By CASSEY KAYULA –
THE Centre for Trade Policy and Development (CTPD) has advised the Zambia Revenue Authority (ZRA) to expedite the tax reforms as doing so will boost domestic revenue collection.
CTPD acting executive director Isaac Mwaipopo said the ZRA should expedite the implementation of planned tax reforms to enhance tax collection.
Mr Mwaipopo said tax collection in Zambia has had a huge burden on the middle income population and the vulnerable in society, especially when levied through pay as you earn (PAYE) and indirect taxes such as Value Added Tax (VAT).
He said this in a statement released Lusaka at the weekend.
“CTPD notes that some of the measures and reforms that have been undertaken by ZRA among which includes the implementation of the E-Tax system for corporate tax collection piloting of the Mineral Value Chain Monitoring Project,” Mr Mwaipopo said.

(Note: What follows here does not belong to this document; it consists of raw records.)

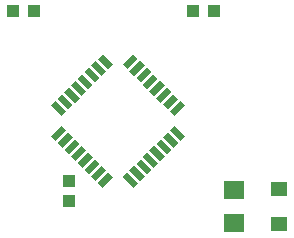
<source format=gtp>
G75*
%MOIN*%
%OFA0B0*%
%FSLAX25Y25*%
%IPPOS*%
%LPD*%
%AMOC8*
5,1,8,0,0,1.08239X$1,22.5*
%
%ADD10R,0.03937X0.04331*%
%ADD11R,0.04331X0.03937*%
%ADD12R,0.05512X0.04724*%
%ADD13R,0.07087X0.06299*%
%ADD14R,0.05000X0.02200*%
%ADD15R,0.02200X0.05000*%
D10*
X0111479Y0023154D03*
X0111479Y0029846D03*
D11*
X0099825Y0086500D03*
X0093132Y0086500D03*
X0153132Y0086500D03*
X0159825Y0086500D03*
D12*
X0181479Y0027406D03*
X0181479Y0015594D03*
D13*
X0166479Y0015988D03*
X0166479Y0027012D03*
D14*
G36*
X0105653Y0044891D02*
X0109187Y0048425D01*
X0110743Y0046869D01*
X0107209Y0043335D01*
X0105653Y0044891D01*
G37*
G36*
X0107880Y0042664D02*
X0111414Y0046198D01*
X0112970Y0044642D01*
X0109436Y0041108D01*
X0107880Y0042664D01*
G37*
G36*
X0110107Y0040437D02*
X0113641Y0043971D01*
X0115197Y0042415D01*
X0111663Y0038881D01*
X0110107Y0040437D01*
G37*
G36*
X0112335Y0038210D02*
X0115869Y0041744D01*
X0117425Y0040188D01*
X0113891Y0036654D01*
X0112335Y0038210D01*
G37*
G36*
X0114562Y0035983D02*
X0118096Y0039517D01*
X0119652Y0037961D01*
X0116118Y0034427D01*
X0114562Y0035983D01*
G37*
G36*
X0116789Y0033756D02*
X0120323Y0037290D01*
X0121879Y0035734D01*
X0118345Y0032200D01*
X0116789Y0033756D01*
G37*
G36*
X0119016Y0031529D02*
X0122550Y0035063D01*
X0124106Y0033507D01*
X0120572Y0029973D01*
X0119016Y0031529D01*
G37*
G36*
X0121243Y0029302D02*
X0124777Y0032836D01*
X0126333Y0031280D01*
X0122799Y0027746D01*
X0121243Y0029302D01*
G37*
G36*
X0145143Y0053202D02*
X0148677Y0056736D01*
X0150233Y0055180D01*
X0146699Y0051646D01*
X0145143Y0053202D01*
G37*
G36*
X0142916Y0055429D02*
X0146450Y0058963D01*
X0148006Y0057407D01*
X0144472Y0053873D01*
X0142916Y0055429D01*
G37*
G36*
X0140689Y0057656D02*
X0144223Y0061190D01*
X0145779Y0059634D01*
X0142245Y0056100D01*
X0140689Y0057656D01*
G37*
G36*
X0138462Y0059883D02*
X0141996Y0063417D01*
X0143552Y0061861D01*
X0140018Y0058327D01*
X0138462Y0059883D01*
G37*
G36*
X0136235Y0062110D02*
X0139769Y0065644D01*
X0141325Y0064088D01*
X0137791Y0060554D01*
X0136235Y0062110D01*
G37*
G36*
X0134008Y0064337D02*
X0137542Y0067871D01*
X0139098Y0066315D01*
X0135564Y0062781D01*
X0134008Y0064337D01*
G37*
G36*
X0131781Y0066564D02*
X0135315Y0070098D01*
X0136871Y0068542D01*
X0133337Y0065008D01*
X0131781Y0066564D01*
G37*
G36*
X0129553Y0068792D02*
X0133087Y0072326D01*
X0134643Y0070770D01*
X0131109Y0067236D01*
X0129553Y0068792D01*
G37*
D15*
G36*
X0121243Y0070770D02*
X0122799Y0072326D01*
X0126333Y0068792D01*
X0124777Y0067236D01*
X0121243Y0070770D01*
G37*
G36*
X0119016Y0068542D02*
X0120572Y0070098D01*
X0124106Y0066564D01*
X0122550Y0065008D01*
X0119016Y0068542D01*
G37*
G36*
X0116789Y0066315D02*
X0118345Y0067871D01*
X0121879Y0064337D01*
X0120323Y0062781D01*
X0116789Y0066315D01*
G37*
G36*
X0114562Y0064088D02*
X0116118Y0065644D01*
X0119652Y0062110D01*
X0118096Y0060554D01*
X0114562Y0064088D01*
G37*
G36*
X0112335Y0061861D02*
X0113891Y0063417D01*
X0117425Y0059883D01*
X0115869Y0058327D01*
X0112335Y0061861D01*
G37*
G36*
X0110107Y0059634D02*
X0111663Y0061190D01*
X0115197Y0057656D01*
X0113641Y0056100D01*
X0110107Y0059634D01*
G37*
G36*
X0107880Y0057407D02*
X0109436Y0058963D01*
X0112970Y0055429D01*
X0111414Y0053873D01*
X0107880Y0057407D01*
G37*
G36*
X0105653Y0055180D02*
X0107209Y0056736D01*
X0110743Y0053202D01*
X0109187Y0051646D01*
X0105653Y0055180D01*
G37*
G36*
X0138462Y0040188D02*
X0140018Y0041744D01*
X0143552Y0038210D01*
X0141996Y0036654D01*
X0138462Y0040188D01*
G37*
G36*
X0140689Y0042415D02*
X0142245Y0043971D01*
X0145779Y0040437D01*
X0144223Y0038881D01*
X0140689Y0042415D01*
G37*
G36*
X0142916Y0044642D02*
X0144472Y0046198D01*
X0148006Y0042664D01*
X0146450Y0041108D01*
X0142916Y0044642D01*
G37*
G36*
X0145143Y0046869D02*
X0146699Y0048425D01*
X0150233Y0044891D01*
X0148677Y0043335D01*
X0145143Y0046869D01*
G37*
G36*
X0136235Y0037961D02*
X0137791Y0039517D01*
X0141325Y0035983D01*
X0139769Y0034427D01*
X0136235Y0037961D01*
G37*
G36*
X0134008Y0035734D02*
X0135564Y0037290D01*
X0139098Y0033756D01*
X0137542Y0032200D01*
X0134008Y0035734D01*
G37*
G36*
X0131781Y0033507D02*
X0133337Y0035063D01*
X0136871Y0031529D01*
X0135315Y0029973D01*
X0131781Y0033507D01*
G37*
G36*
X0129553Y0031280D02*
X0131109Y0032836D01*
X0134643Y0029302D01*
X0133087Y0027746D01*
X0129553Y0031280D01*
G37*
M02*

</source>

He said this situation could be rectified if the tax base was broadened.
Mr Mwaipopo said the organisation was aware that there were plans to undertake a number of other reforms aimed at broadening the domestic revenue base.
“Some of these include the need to introduce the electron fiscal device which aims at capturing value VAT at the point of sale plans to bring on board local authorities to help in the collection of taxes.
“Reviewing operations and presence of ZRA on all border posts, enforcement of withholding tax on rentals and conducting a forensic
audit on mining firms,” he said.
Mr Mwaipopo further added that there was urgent need to expedite these processes as they could help to enhance the institutions ability to collect more revenue.
“Zambia’s Economic recovery Plans might face a challenge realizing this goal if loopholes adding to revenue leakage are not properly addressed.
“If the gaps in the taxation area are addressed the country would be better placed to finance its own development and would not be so reliant on external borrowing,” he said.